First and foremost, we’d need to add OPFOR units that are neither targets nor there strictly for atmosphere. If there’s a group of guys sitting around a camp fire next to a parked tank that you’re about to destroy they’re potential victims and not much else. If one of them has a Stinger surface-to-air missile, however, they’re now an actual threat. If one of them can make a made dash to a Shilka hidden in the brush 50 feet away, they’re an even bigger problem! We also need to add in patrols of infantry and light armor, maybe even the odd chopper, to the surrounding country side. These will help give the world more atmosphere, targets of opportunity, and most importantly provide downed pilots with some potential risk as already mentioned.

An OPFOR soldier tracks an AH-64 Apache assaulting his position. The situation doesn't look good.
“An OPFOR soldier tracks an AH-64 Apache assaulting his position. The situation doesn’t look good.”

We’ve still not mentioned anything we can’t do all that easily. We could, however, make it much more complicated. We could, for instance, only have those patrols active when the player has been detected in the area but not in his aircraft. We could take that concept a step further, and send out patrols specifically to the area he was shot down in order to attempt to locate him. We could even spawn an enemy helicopter to fly to and drop some troops off in the area. Ugh… Talk about lowering the odds. 🙂

We don’t just need to do things to hinder our player however. This scenario is supposed to take place in modern times, maybe even near future. Surely our pilot would have a radio, some kind of a rescue beacon, maybe even a GPS? Why does he need to limp his sorry as all the way home? He doesn’t, of course!

Two Russian BMP-2s rush past an exploding Russian T-72 during a tank on tank engagement.
“Two Russian BMP-2s rush past an exploding Russian T-72 during a tank on tank engagement.”

This is what I’m currently developing – a script to allow a pilot to request to be evacuated. It is interesting to design a system while learning the capabilities of the engine and attempting to work around them simultaneously I’ve got to say. My plan is to allow the pilot to use his radio to call back to his HQ for an evac which will spawn an attack helicopter and a transport helicopter. The attack chopper will act as an escort coming in first, engaging any enemy vehicles in the area hopefully. The transport helicopter will show up soon after, land, unload a squad of troops, and wait for the player to get in. Once he does the squad will mount back up and the chopper will return the player to base. Sounds fairly straight forward right?

Not so much.
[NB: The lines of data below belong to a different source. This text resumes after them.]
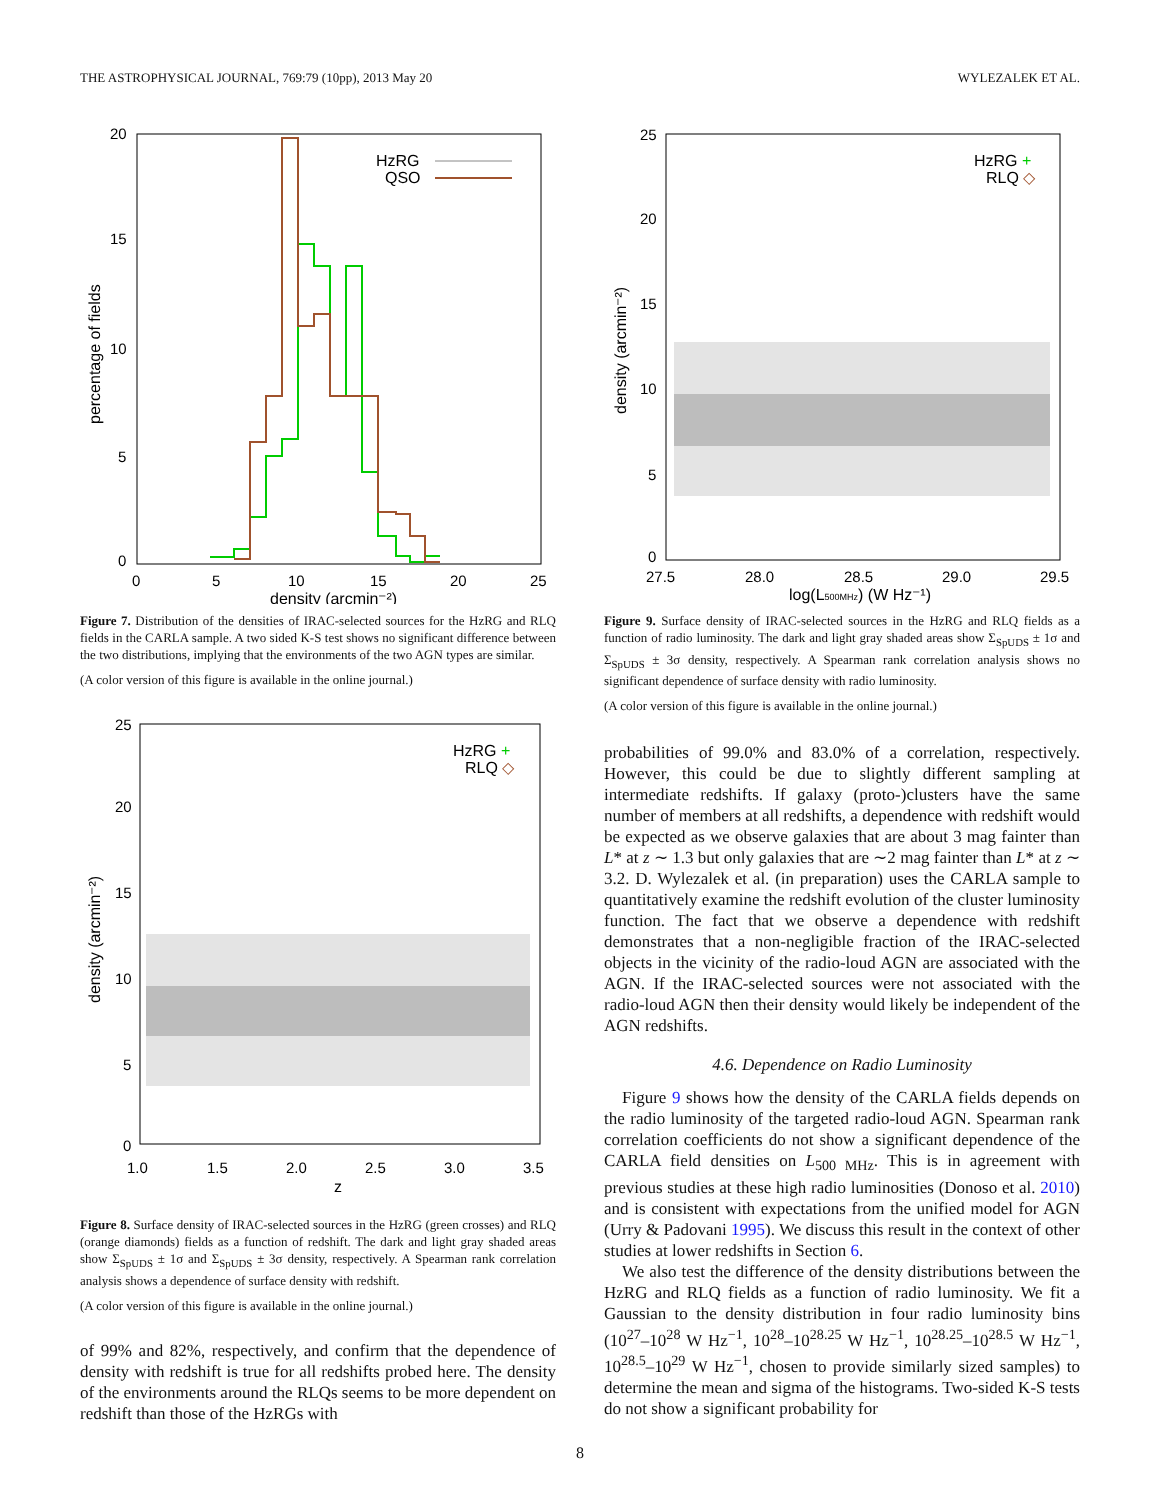THE ASTROPHYSICAL JOURNAL, 769:79 (10pp), 2013 May 20 WYLEZALEK ET AL.
20
15
10
5
0
0
5
10
15
20
25
density (arcmin⁻²)
percentage of fields
HzRG
QSO
Figure 7. Distribution of the densities of IRAC-selected sources for the HzRG and RLQ fields in the CARLA sample. A two sided K-S test shows no significant difference between the two distributions, implying that the environments of the two AGN types are similar.
(A color version of this figure is available in the online journal.)
25
20
15
10
5
0
1.0
1.5
2.0
2.5
3.0
3.5
z
density (arcmin⁻²)
HzRG +
RLQ ◇
Figure 8. Surface density of IRAC-selected sources in the HzRG (green crosses) and RLQ (orange diamonds) fields as a function of redshift. The dark and light gray shaded areas show Σ<sub>SpUDS</sub> ± 1σ and Σ<sub>SpUDS</sub> ± 3σ density, respectively. A Spearman rank correlation analysis shows a dependence of surface density with redshift.
(A color version of this figure is available in the online journal.)
of 99% and 82%, respectively, and confirm that the dependence of density with redshift is true for all redshifts probed here. The density of the environments around the RLQs seems to be more dependent on redshift than those of the HzRGs with
25
20
15
10
5
0
27.5
28.0
28.5
29.0
29.5
log(L500MHz) (W Hz⁻¹)
density (arcmin⁻²)
HzRG +
RLQ ◇
Figure 9. Surface density of IRAC-selected sources in the HzRG and RLQ fields as a function of radio luminosity. The dark and light gray shaded areas show Σ<sub>SpUDS</sub> ± 1σ and Σ<sub>SpUDS</sub> ± 3σ density, respectively. A Spearman rank correlation analysis shows no significant dependence of surface density with radio luminosity.
(A color version of this figure is available in the online journal.)
probabilities of 99.0% and 83.0% of a correlation, respectively. However, this could be due to slightly different sampling at intermediate redshifts. If galaxy (proto-)clusters have the same number of members at all redshifts, a dependence with redshift would be expected as we observe galaxies that are about 3 mag fainter than L* at z ∼ 1.3 but only galaxies that are ∼2 mag fainter than L* at z ∼ 3.2. D. Wylezalek et al. (in preparation) uses the CARLA sample to quantitatively examine the redshift evolution of the cluster luminosity function. The fact that we observe a dependence with redshift demonstrates that a non-negligible fraction of the IRAC-selected objects in the vicinity of the radio-loud AGN are associated with the AGN. If the IRAC-selected sources were not associated with the radio-loud AGN then their density would likely be independent of the AGN redshifts.
4.6. Dependence on Radio Luminosity
Figure 9 shows how the density of the CARLA fields depends on the radio luminosity of the targeted radio-loud AGN. Spearman rank correlation coefficients do not show a significant dependence of the CARLA field densities on L<sub>500 MHz</sub>. This is in agreement with previous studies at these high radio luminosities (Donoso et al. 2010) and is consistent with expectations from the unified model for AGN (Urry & Padovani 1995). We discuss this result in the context of other studies at lower redshifts in Section 6.
We also test the difference of the density distributions between the HzRG and RLQ fields as a function of radio luminosity. We fit a Gaussian to the density distribution in four radio luminosity bins (10<sup>27</sup>–10<sup>28</sup> W Hz<sup>−1</sup>, 10<sup>28</sup>–10<sup>28.25</sup> W Hz<sup>−1</sup>, 10<sup>28.25</sup>–10<sup>28.5</sup> W Hz<sup>−1</sup>, 10<sup>28.5</sup>–10<sup>29</sup> W Hz<sup>−1</sup>, chosen to provide similarly sized samples) to determine the mean and sigma of the histograms. Two-sided K-S tests do not show a significant probability for
8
First of all, little of what I’ve described can be accomplished with waypoints and triggers alone. For one, how in the world do I make it so the friendly choppers arrive at/near the players location? I thought of an alternative, one that I might still use for some missions in the future, and that is to have the rescues available at multiple predetermined locations marked on the map and the player can select which one he’d prefer to use. This would be much easier to pull off, as I could set the waypoints on the map and have much of what needs to happen done with zero scripting. It would also add an element of adventure as the player has to hike to the pick up location. On the downside, the landmasses available in ArmA are huge and 2 or 3 available pick up points might not be adequate.
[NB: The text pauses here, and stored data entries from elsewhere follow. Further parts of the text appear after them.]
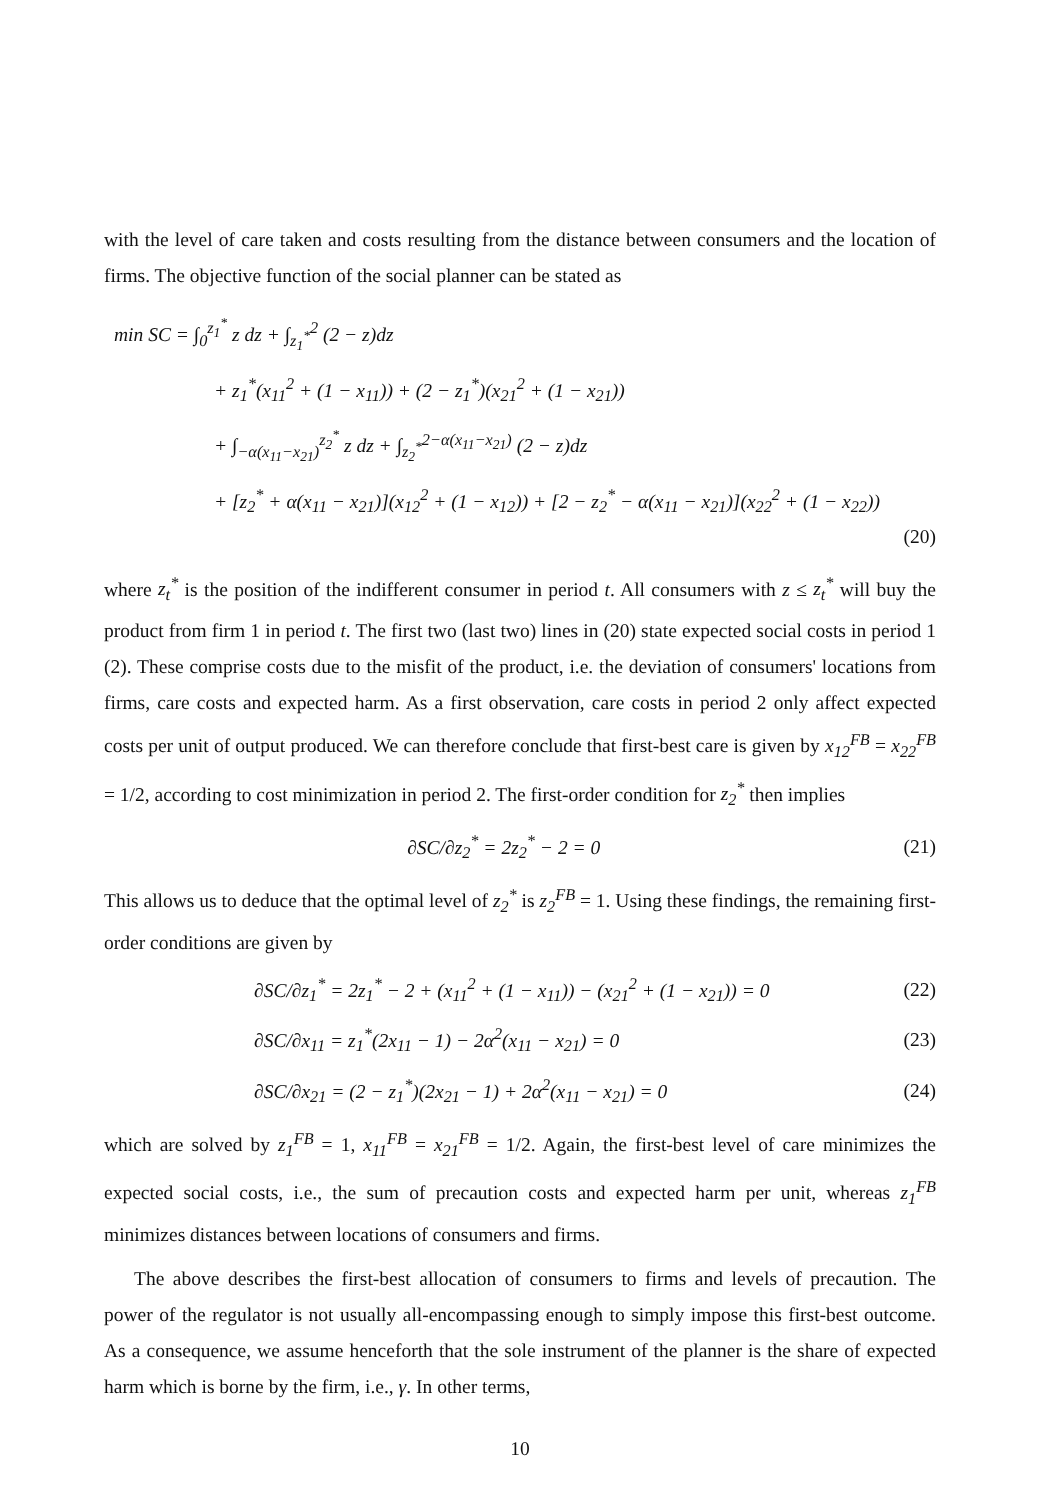with the level of care taken and costs resulting from the distance between consumers and the location of firms. The objective function of the social planner can be stated as
min SC = ∫<sub>0</sub><sup>z<sub>1</sub><sup>*</sup></sup> z dz + ∫<sub>z<sub>1</sub><sup>*</sup></sub><sup>2</sup> (2 − z)dz
+ z<sub>1</sub><sup>*</sup>(x<sub>11</sub><sup>2</sup> + (1 − x<sub>11</sub>)) + (2 − z<sub>1</sub><sup>*</sup>)(x<sub>21</sub><sup>2</sup> + (1 − x<sub>21</sub>))
+ ∫<sub>−α(x<sub>11</sub>−x<sub>21</sub>)</sub><sup>z<sub>2</sub><sup>*</sup></sup> z dz + ∫<sub>z<sub>2</sub><sup>*</sup></sub><sup>2−α(x<sub>11</sub>−x<sub>21</sub>)</sup> (2 − z)dz
+ [z<sub>2</sub><sup>*</sup> + α(x<sub>11</sub> − x<sub>21</sub>)](x<sub>12</sub><sup>2</sup> + (1 − x<sub>12</sub>)) + [2 − z<sub>2</sub><sup>*</sup> − α(x<sub>11</sub> − x<sub>21</sub>)](x<sub>22</sub><sup>2</sup> + (1 − x<sub>22</sub>))
(20)
where z<sub>t</sub><sup>*</sup> is the position of the indifferent consumer in period t. All consumers with z ≤ z<sub>t</sub><sup>*</sup> will buy the product from firm 1 in period t. The first two (last two) lines in (20) state expected social costs in period 1 (2). These comprise costs due to the misfit of the product, i.e. the deviation of consumers' locations from firms, care costs and expected harm. As a first observation, care costs in period 2 only affect expected costs per unit of output produced. We can therefore conclude that first-best care is given by x<sub>12</sub><sup>FB</sup> = x<sub>22</sub><sup>FB</sup> = 1/2, according to cost minimization in period 2. The first-order condition for z<sub>2</sub><sup>*</sup> then implies
∂SC/∂z<sub>2</sub><sup>*</sup> = 2z<sub>2</sub><sup>*</sup> − 2 = 0 (21)
This allows us to deduce that the optimal level of z<sub>2</sub><sup>*</sup> is z<sub>2</sub><sup>FB</sup> = 1. Using these findings, the remaining first-order conditions are given by
∂SC/∂z<sub>1</sub><sup>*</sup> = 2z<sub>1</sub><sup>*</sup> − 2 + (x<sub>11</sub><sup>2</sup> + (1 − x<sub>11</sub>)) − (x<sub>21</sub><sup>2</sup> + (1 − x<sub>21</sub>)) = 0 (22)
∂SC/∂x<sub>11</sub> = z<sub>1</sub><sup>*</sup>(2x<sub>11</sub> − 1) − 2α<sup>2</sup>(x<sub>11</sub> − x<sub>21</sub>) = 0 (23)
∂SC/∂x<sub>21</sub> = (2 − z<sub>1</sub><sup>*</sup>)(2x<sub>21</sub> − 1) + 2α<sup>2</sup>(x<sub>11</sub> − x<sub>21</sub>) = 0 (24)
which are solved by z<sub>1</sub><sup>FB</sup> = 1, x<sub>11</sub><sup>FB</sup> = x<sub>21</sub><sup>FB</sup> = 1/2. Again, the first-best level of care minimizes the expected social costs, i.e., the sum of precaution costs and expected harm per unit, whereas z<sub>1</sub><sup>FB</sup> minimizes distances between locations of consumers and firms.
The above describes the first-best allocation of consumers to firms and levels of precaution. The power of the regulator is not usually all-encompassing enough to simply impose this first-best outcome. As a consequence, we assume henceforth that the sole instrument of the planner is the share of expected harm which is borne by the firm, i.e., γ. In other terms,
10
A US Army sniper, having just eliminated his targets, prepares to exfiltrate the scene.
“A US Army sniper, having just eliminated his targets, prepares to exfiltrate the scene.”

We’ve also got to worry about a ton of little details. Can the player call these in more than once at a time? No? How about more than once per mission? Will the transport helicopter wait forever for the pilot to arrive or eventually depart with out him? What happens if one of the helicopters gets destroyed or disabled? Do the helicopters just appear or do they already exist and take off from some predetermined base? If they already exist, what happens if they destroyed before they’re called in? There’s quite a lot to think about indeed…

Note: I took all of the above screenshots ingame at the settings I normally play at and none of them have been modified although many do include user created addons.